## INSTRUCTION 1
Answer these questions about the web scraping training post:
(a) Which platform did Luke and Henare use to show how to scrape a page of the Australian Parliament?
(b) In what programming language was the code created?
(c) Where did the course fee go?
## INSTRUCTION 2
Repeat the web scraping training post word for word, starting at "We were then" and ending at "fix this week.".

## SELECTED TEXT
+---+

Last week I attended a web scraping training session run by the OpenAustralia Foundation. It was day rammed full of hands-on work, and run with lots of positive encouragement and enthusiasm by Luke and Henare.
Using the morph.io platform (seriously - what an amazing resource is this?!), Luke and Henare walked us through how to scrape a “random” page of the Australian Parliament. Interestingly, while doing this we learnt that Cory Bernadi’s parliamentary ID is G0D (and I am serious …*G0D*…).
We were then set two tasks that we paired up for. The first was to scrape data from the NSW Regional Fire Service Daily Fire Warnings which you can check out here , and if you ever feel like it, you can download the csv, or even access an API! It’s updated daily (this part is magical). I will be looking at this over the summer and see what changes by council region. We also started off one that scraped a link and description of every bill passed in the NSW Parliament since 1997. This isn't working yet :-( so I won’t link it, but it’s on my list of things to fix this week.
We created the code in Ruby, so we had a little quick crash course on how it works, but Luke and Hanare kept it very beginner-friendly, and their encouragement and positivity made us all leave feeling like we could do ANYTHING.
One of the great things about this course is that the course fee went straight back into the OpenAustralia Foundation, which is all about gearing Australians (and beyond) up with the tools and information to help delve into and understand further our democratic process. They created and maintain morph.io which is such an amazing resource used by people all around the world (go and have a search of the available data sets on there), plus Open Australia, and Planning Alerts (https://www.openaustraliafoundation.org.au/projects/). Great stuff!
Having skills like this means getting access to data that may be "hidden" is easier. As we also discovered, it helps you understand further about data structures, and how data is classified by organisations. Peeping under the hood is fun!
Keep an eye out on the @OpenAustralia twitter feed for upcoming courses, as it’s definitely worth attending (I’d recommend it to all my data-loving MDSI comrades!). Oh, and they had catering from Fleetwood Machiato . Seriously very good!

+---+

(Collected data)
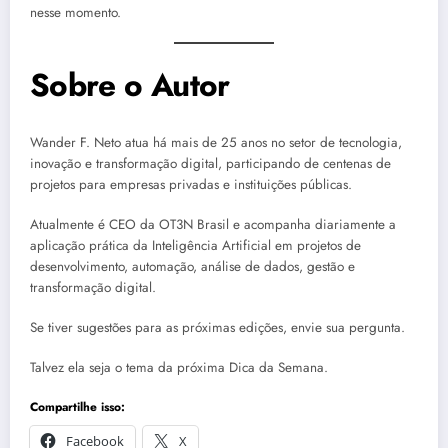
nesse momento.
Sobre o Autor
Wander F. Neto atua há mais de 25 anos no setor de tecnologia,
inovação e transformação digital, participando de centenas de
projetos para empresas privadas e instituições públicas.
Atualmente é CEO da OT3N Brasil e acompanha diariamente a
aplicação prática da Inteligência Artificial em projetos de
desenvolvimento, automação, análise de dados, gestão e
transformação digital.
Se tiver sugestões para as próximas edições, envie sua pergunta.
Talvez ela seja o tema da próxima Dica da Semana.
Compartilhe isso:
Facebook
X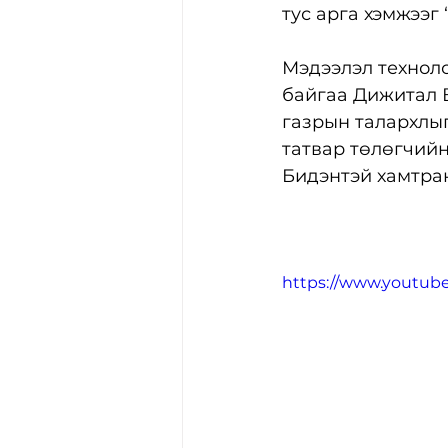
тус арга хэмжээг
Мэдээлэл техноло
байгаа Дижитал 
газрын талархлыг
татвар төлөгчийн
Бидэнтэй хамтран
https://www.youtu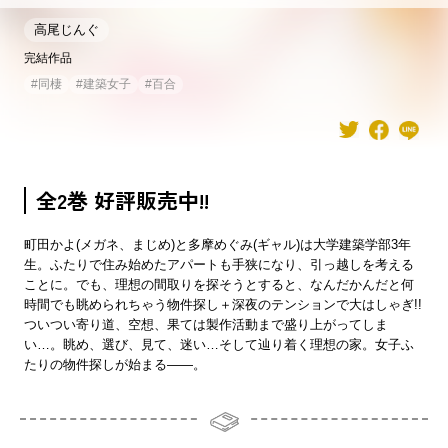
高尾じんぐ
完結作品
#
同棲
#
建築女子
#
百合
全2巻 好評販売中!!
町田かよ(メガネ、まじめ)と多摩めぐみ(ギャル)は大学建築学部3年
生。ふたりで住み始めたアパートも手狭になり、引っ越しを考える
ことに。でも、理想の間取りを探そうとすると、なんだかんだと何
時間でも眺められちゃう物件探し＋深夜のテンションで大はしゃぎ!!
ついつい寄り道、空想、果ては製作活動まで盛り上がってしま
い…。眺め、選び、見て、迷い…そして辿り着く理想の家。女子ふ
たりの物件探しが始まる――。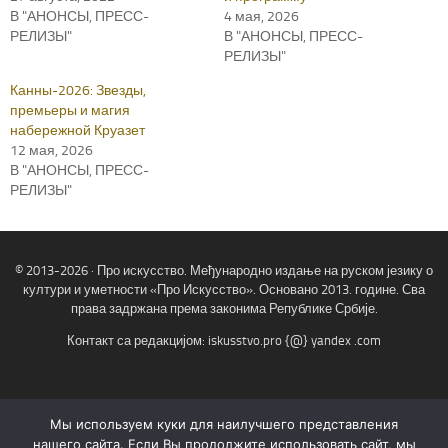
В "АНОНСЫ, ПРЕСС-
4 мая, 2026
РЕЛИЗЫ"
В "АНОНСЫ, ПРЕСС-
РЕЛИЗЫ"
Канны-2026: Звезды,
премьеры и магия
набережной Круазет
12 мая, 2026
В "АНОНСЫ, ПРЕСС-
РЕЛИЗЫ"
© 2013-2026 · Про искусство. Међународно издање на руском језику о
култури и уметности «Про Искусство». Основано 2013. године. Сва
права задржана према законима Републике Србије.
Контакт са редакцијом: iskusstvo.pro {@} yandex .com
fab
fa-
Мы используем куки для наилучшего представления
x-
нашего сайта. Если Вы продолжите использовать сайт, мы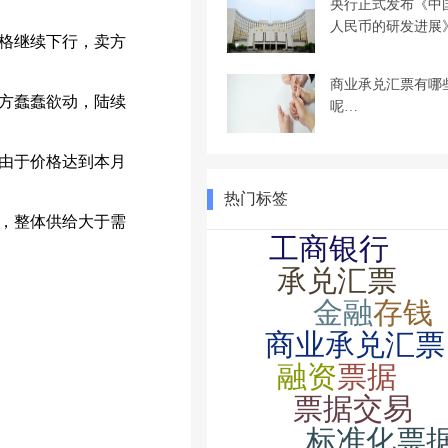
央行正式发布《中
人民币的研发进展
格继续下行，卖方
商业承兑汇票有哪
方蠢蠢欲动，陆续
呢…
由于价格达到本月
热门标签
，整体供给大于需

+---+

## EXERCISE ANSWER 1
(a) morph.io
(b) Ruby
(c) Straight back into the OpenAustralia Foundation

## EXERCISE ANSWER 2
We were then set two tasks that we paired up for. The first was to scrape data from the NSW Regional Fire Service Daily Fire Warnings which you can check out here , and if you ever feel like it, you can download the csv, or even access an API! It’s updated daily (this part is magical). I will be looking at this over the summer and see what changes by council region. We also started off one that scraped a link and description of every bill passed in the NSW Parliament since 1997. This isn't working yet :-( so I won’t link it, but it’s on my list of things to fix this week.